* _INSTRUCTIONS FOR THE TASK_
In your answer, transcribe all of the data exactly.
##### DATA #####
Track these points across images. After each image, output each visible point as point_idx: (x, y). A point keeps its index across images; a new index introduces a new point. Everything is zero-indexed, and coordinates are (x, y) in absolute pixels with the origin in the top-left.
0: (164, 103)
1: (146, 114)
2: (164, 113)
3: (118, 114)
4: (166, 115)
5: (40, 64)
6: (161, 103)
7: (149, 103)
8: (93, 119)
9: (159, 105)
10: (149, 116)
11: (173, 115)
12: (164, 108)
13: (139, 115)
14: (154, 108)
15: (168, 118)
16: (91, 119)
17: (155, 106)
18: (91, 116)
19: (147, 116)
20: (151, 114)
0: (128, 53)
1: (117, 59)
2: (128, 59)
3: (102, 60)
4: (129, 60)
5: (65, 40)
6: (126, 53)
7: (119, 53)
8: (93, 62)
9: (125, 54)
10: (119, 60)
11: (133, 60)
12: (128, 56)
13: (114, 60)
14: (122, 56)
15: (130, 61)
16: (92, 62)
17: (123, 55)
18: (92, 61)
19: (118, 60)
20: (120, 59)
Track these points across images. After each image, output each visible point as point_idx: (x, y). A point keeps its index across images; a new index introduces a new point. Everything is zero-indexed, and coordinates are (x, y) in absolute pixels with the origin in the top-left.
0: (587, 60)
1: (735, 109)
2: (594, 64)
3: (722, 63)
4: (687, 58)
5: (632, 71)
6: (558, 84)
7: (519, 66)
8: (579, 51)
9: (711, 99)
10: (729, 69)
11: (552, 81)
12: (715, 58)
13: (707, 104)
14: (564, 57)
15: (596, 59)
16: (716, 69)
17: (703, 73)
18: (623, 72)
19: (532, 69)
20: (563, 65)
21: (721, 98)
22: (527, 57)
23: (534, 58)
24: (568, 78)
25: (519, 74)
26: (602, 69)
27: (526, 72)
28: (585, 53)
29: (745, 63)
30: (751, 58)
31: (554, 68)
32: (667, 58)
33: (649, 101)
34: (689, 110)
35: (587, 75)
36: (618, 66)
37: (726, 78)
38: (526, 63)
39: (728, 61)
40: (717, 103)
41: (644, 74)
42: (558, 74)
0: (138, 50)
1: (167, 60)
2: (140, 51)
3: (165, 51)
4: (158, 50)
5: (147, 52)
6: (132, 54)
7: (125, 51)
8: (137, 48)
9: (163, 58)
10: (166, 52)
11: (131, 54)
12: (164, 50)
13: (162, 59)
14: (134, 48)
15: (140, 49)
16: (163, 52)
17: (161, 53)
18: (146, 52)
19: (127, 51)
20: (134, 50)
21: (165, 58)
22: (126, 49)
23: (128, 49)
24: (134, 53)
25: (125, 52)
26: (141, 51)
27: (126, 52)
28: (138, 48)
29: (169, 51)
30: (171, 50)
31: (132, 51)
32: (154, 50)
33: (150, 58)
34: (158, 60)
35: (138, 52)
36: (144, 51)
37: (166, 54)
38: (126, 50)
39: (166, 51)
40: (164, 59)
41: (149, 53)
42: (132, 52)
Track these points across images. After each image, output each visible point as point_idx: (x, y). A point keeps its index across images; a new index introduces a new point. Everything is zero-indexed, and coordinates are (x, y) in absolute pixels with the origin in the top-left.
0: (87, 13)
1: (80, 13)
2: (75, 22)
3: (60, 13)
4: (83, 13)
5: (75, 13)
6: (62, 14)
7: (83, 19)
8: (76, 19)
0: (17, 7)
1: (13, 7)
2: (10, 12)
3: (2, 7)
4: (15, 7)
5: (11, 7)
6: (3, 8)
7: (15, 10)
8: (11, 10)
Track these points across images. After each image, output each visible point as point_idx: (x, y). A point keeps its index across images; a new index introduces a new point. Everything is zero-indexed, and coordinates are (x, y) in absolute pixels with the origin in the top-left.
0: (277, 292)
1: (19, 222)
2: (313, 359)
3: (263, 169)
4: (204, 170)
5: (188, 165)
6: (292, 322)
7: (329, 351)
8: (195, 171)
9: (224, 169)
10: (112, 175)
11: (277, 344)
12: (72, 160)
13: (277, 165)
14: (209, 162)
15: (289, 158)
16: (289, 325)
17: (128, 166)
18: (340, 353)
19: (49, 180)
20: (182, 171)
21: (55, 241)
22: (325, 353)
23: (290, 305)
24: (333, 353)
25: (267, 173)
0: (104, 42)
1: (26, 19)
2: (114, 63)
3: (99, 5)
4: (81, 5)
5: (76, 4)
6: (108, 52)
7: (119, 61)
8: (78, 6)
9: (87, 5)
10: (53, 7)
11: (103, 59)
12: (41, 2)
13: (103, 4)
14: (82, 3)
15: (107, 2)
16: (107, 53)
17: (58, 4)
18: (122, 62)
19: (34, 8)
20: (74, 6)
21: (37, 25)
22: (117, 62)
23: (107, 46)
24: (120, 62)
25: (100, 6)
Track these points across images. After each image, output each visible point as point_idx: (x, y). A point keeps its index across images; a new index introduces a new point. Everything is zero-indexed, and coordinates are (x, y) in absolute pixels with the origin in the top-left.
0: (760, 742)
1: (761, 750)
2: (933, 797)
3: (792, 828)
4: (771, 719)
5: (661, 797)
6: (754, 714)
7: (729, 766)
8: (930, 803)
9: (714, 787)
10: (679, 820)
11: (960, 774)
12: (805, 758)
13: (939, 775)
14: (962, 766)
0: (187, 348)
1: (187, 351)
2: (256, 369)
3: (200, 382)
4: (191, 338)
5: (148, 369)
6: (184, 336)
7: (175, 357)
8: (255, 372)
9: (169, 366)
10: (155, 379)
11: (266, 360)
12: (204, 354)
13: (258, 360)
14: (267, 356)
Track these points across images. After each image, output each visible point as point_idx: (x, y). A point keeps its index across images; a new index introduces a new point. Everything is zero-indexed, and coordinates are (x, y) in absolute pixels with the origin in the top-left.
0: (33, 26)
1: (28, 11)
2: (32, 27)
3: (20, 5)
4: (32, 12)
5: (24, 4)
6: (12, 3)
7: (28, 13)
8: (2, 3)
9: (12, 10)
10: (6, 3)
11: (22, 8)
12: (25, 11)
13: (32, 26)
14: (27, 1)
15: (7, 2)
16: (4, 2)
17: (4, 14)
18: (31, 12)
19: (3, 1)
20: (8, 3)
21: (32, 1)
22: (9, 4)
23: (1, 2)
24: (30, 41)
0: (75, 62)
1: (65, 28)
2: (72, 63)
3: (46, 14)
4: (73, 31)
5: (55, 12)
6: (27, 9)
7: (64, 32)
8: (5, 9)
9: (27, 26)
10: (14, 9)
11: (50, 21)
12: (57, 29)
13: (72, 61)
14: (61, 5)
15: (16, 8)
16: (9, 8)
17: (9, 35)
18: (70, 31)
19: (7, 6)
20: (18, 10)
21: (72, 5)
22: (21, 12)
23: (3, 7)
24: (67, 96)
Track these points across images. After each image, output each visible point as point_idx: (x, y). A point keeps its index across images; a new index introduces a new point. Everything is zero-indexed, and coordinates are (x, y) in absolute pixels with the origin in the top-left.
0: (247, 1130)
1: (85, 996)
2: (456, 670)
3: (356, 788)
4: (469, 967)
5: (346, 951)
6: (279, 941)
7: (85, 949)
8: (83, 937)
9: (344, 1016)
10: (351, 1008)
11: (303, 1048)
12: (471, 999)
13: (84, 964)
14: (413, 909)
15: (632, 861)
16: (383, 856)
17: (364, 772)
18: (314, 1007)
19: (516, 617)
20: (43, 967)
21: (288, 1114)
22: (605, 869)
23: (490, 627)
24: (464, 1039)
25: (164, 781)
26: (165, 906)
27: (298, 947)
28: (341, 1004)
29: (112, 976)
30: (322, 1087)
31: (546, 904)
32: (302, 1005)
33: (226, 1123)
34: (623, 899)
#####
* _SOLUTION TO THIS EXERCISE_
Track these points across images. After each image, output each visible point as point_idx: (x, y). A point keeps its index across images; a new index introduces a new point. Everything is zero-indexed, and coordinates are (x, y) in absolute pixels with the origin in the top-left.
0: (164, 103)
1: (146, 114)
2: (164, 113)
3: (118, 114)
4: (166, 115)
5: (40, 64)
6: (161, 103)
7: (149, 103)
8: (93, 119)
9: (159, 105)
10: (149, 116)
11: (173, 115)
12: (164, 108)
13: (139, 115)
14: (154, 108)
15: (168, 118)
16: (91, 119)
17: (155, 106)
18: (91, 116)
19: (147, 116)
20: (151, 114)
0: (128, 53)
1: (117, 59)
2: (128, 59)
3: (102, 60)
4: (129, 60)
5: (65, 40)
6: (126, 53)
7: (119, 53)
8: (93, 62)
9: (125, 54)
10: (119, 60)
11: (133, 60)
12: (128, 56)
13: (114, 60)
14: (122, 56)
15: (130, 61)
16: (92, 62)
17: (123, 55)
18: (92, 61)
19: (118, 60)
20: (120, 59)
Track these points across images. After each image, output each visible point as point_idx: (x, y). A point keeps its index across images; a new index introduces a new point. Everything is zero-indexed, and coordinates are (x, y) in absolute pixels with the origin in the top-left.
0: (587, 60)
1: (735, 109)
2: (594, 64)
3: (722, 63)
4: (687, 58)
5: (632, 71)
6: (558, 84)
7: (519, 66)
8: (579, 51)
9: (711, 99)
10: (729, 69)
11: (552, 81)
12: (715, 58)
13: (707, 104)
14: (564, 57)
15: (596, 59)
16: (716, 69)
17: (703, 73)
18: (623, 72)
19: (532, 69)
20: (563, 65)
21: (721, 98)
22: (527, 57)
23: (534, 58)
24: (568, 78)
25: (519, 74)
26: (602, 69)
27: (526, 72)
28: (585, 53)
29: (745, 63)
30: (751, 58)
31: (554, 68)
32: (667, 58)
33: (649, 101)
34: (689, 110)
35: (587, 75)
36: (618, 66)
37: (726, 78)
38: (526, 63)
39: (728, 61)
40: (717, 103)
41: (644, 74)
42: (558, 74)
0: (138, 50)
1: (167, 60)
2: (140, 51)
3: (165, 51)
4: (158, 50)
5: (147, 52)
6: (132, 54)
7: (125, 51)
8: (137, 48)
9: (163, 58)
10: (166, 52)
11: (131, 54)
12: (164, 50)
13: (162, 59)
14: (134, 48)
15: (140, 49)
16: (163, 52)
17: (161, 53)
18: (146, 52)
19: (127, 51)
20: (134, 50)
21: (165, 58)
22: (126, 49)
23: (128, 49)
24: (134, 53)
25: (125, 52)
26: (141, 51)
27: (126, 52)
28: (138, 48)
29: (169, 51)
30: (171, 50)
31: (132, 51)
32: (154, 50)
33: (150, 58)
34: (158, 60)
35: (138, 52)
36: (144, 51)
37: (166, 54)
38: (126, 50)
39: (166, 51)
40: (164, 59)
41: (149, 53)
42: (132, 52)
Track these points across images. After each image, output each visible point as point_idx: (x, y). A point keeps its index across images; a new index introduces a new point. Everything is zero-indexed, and coordinates are (x, y) in absolute pixels with the origin in the top-left.
0: (87, 13)
1: (80, 13)
2: (75, 22)
3: (60, 13)
4: (83, 13)
5: (75, 13)
6: (62, 14)
7: (83, 19)
8: (76, 19)
0: (17, 7)
1: (13, 7)
2: (10, 12)
3: (2, 7)
4: (15, 7)
5: (11, 7)
6: (3, 8)
7: (15, 10)
8: (11, 10)
Track these points across images. After each image, output each visible point as point_idx: (x, y). A point keeps its index across images; a new index introduces a new point. Everything is zero-indexed, and coordinates are (x, y) in absolute pixels with the origin in the top-left.
0: (277, 292)
1: (19, 222)
2: (313, 359)
3: (263, 169)
4: (204, 170)
5: (188, 165)
6: (292, 322)
7: (329, 351)
8: (195, 171)
9: (224, 169)
10: (112, 175)
11: (277, 344)
12: (72, 160)
13: (277, 165)
14: (209, 162)
15: (289, 158)
16: (289, 325)
17: (128, 166)
18: (340, 353)
19: (49, 180)
20: (182, 171)
21: (55, 241)
22: (325, 353)
23: (290, 305)
24: (333, 353)
25: (267, 173)
0: (104, 42)
1: (26, 19)
2: (114, 63)
3: (99, 5)
4: (81, 5)
5: (76, 4)
6: (108, 52)
7: (119, 61)
8: (78, 6)
9: (87, 5)
10: (53, 7)
11: (103, 59)
12: (41, 2)
13: (103, 4)
14: (82, 3)
15: (107, 2)
16: (107, 53)
17: (58, 4)
18: (122, 62)
19: (34, 8)
20: (74, 6)
21: (37, 25)
22: (117, 62)
23: (107, 46)
24: (120, 62)
25: (100, 6)
Track these points across images. After each image, output each visible point as point_idx: (x, y). A point keeps its index across images; a new index introduces a new point. Everything is zero-indexed, and coordinates are (x, y) in absolute pixels with the origin in the top-left.
0: (760, 742)
1: (761, 750)
2: (933, 797)
3: (792, 828)
4: (771, 719)
5: (661, 797)
6: (754, 714)
7: (729, 766)
8: (930, 803)
9: (714, 787)
10: (679, 820)
11: (960, 774)
12: (805, 758)
13: (939, 775)
14: (962, 766)
0: (187, 348)
1: (187, 351)
2: (256, 369)
3: (200, 382)
4: (191, 338)
5: (148, 369)
6: (184, 336)
7: (175, 357)
8: (255, 372)
9: (169, 366)
10: (155, 379)
11: (266, 360)
12: (204, 354)
13: (258, 360)
14: (267, 356)
Track these points across images. After each image, output each visible point as point_idx: (x, y). A point keeps its index across images; a new index introduces a new point. Everything is zero-indexed, and coordinates are (x, y) in absolute pixels with the origin in the top-left.
0: (33, 26)
1: (28, 11)
2: (32, 27)
3: (20, 5)
4: (32, 12)
5: (24, 4)
6: (12, 3)
7: (28, 13)
8: (2, 3)
9: (12, 10)
10: (6, 3)
11: (22, 8)
12: (25, 11)
13: (32, 26)
14: (27, 1)
15: (7, 2)
16: (4, 2)
17: (4, 14)
18: (31, 12)
19: (3, 1)
20: (8, 3)
21: (32, 1)
22: (9, 4)
23: (1, 2)
24: (30, 41)
0: (75, 62)
1: (65, 28)
2: (72, 63)
3: (46, 14)
4: (73, 31)
5: (55, 12)
6: (27, 9)
7: (64, 32)
8: (5, 9)
9: (27, 26)
10: (14, 9)
11: (50, 21)
12: (57, 29)
13: (72, 61)
14: (61, 5)
15: (16, 8)
16: (9, 8)
17: (9, 35)
18: (70, 31)
19: (7, 6)
20: (18, 10)
21: (72, 5)
22: (21, 12)
23: (3, 7)
24: (67, 96)
Track these points across images. After each image, output each visible point as point_idx: (x, y). A point keeps its index across images; a new index introduces a new point. Everything is zero-indexed, and coordinates are (x, y) in absolute pixels with the origin in the top-left.
0: (247, 1130)
1: (85, 996)
2: (456, 670)
3: (356, 788)
4: (469, 967)
5: (346, 951)
6: (279, 941)
7: (85, 949)
8: (83, 937)
9: (344, 1016)
10: (351, 1008)
11: (303, 1048)
12: (471, 999)
13: (84, 964)
14: (413, 909)
15: (632, 861)
16: (383, 856)
17: (364, 772)
18: (314, 1007)
19: (516, 617)
20: (43, 967)
21: (288, 1114)
22: (605, 869)
23: (490, 627)
24: (464, 1039)
25: (164, 781)
26: (165, 906)
27: (298, 947)
28: (341, 1004)
29: (112, 976)
30: (322, 1087)
31: (546, 904)
32: (302, 1005)
33: (226, 1123)
34: (623, 899)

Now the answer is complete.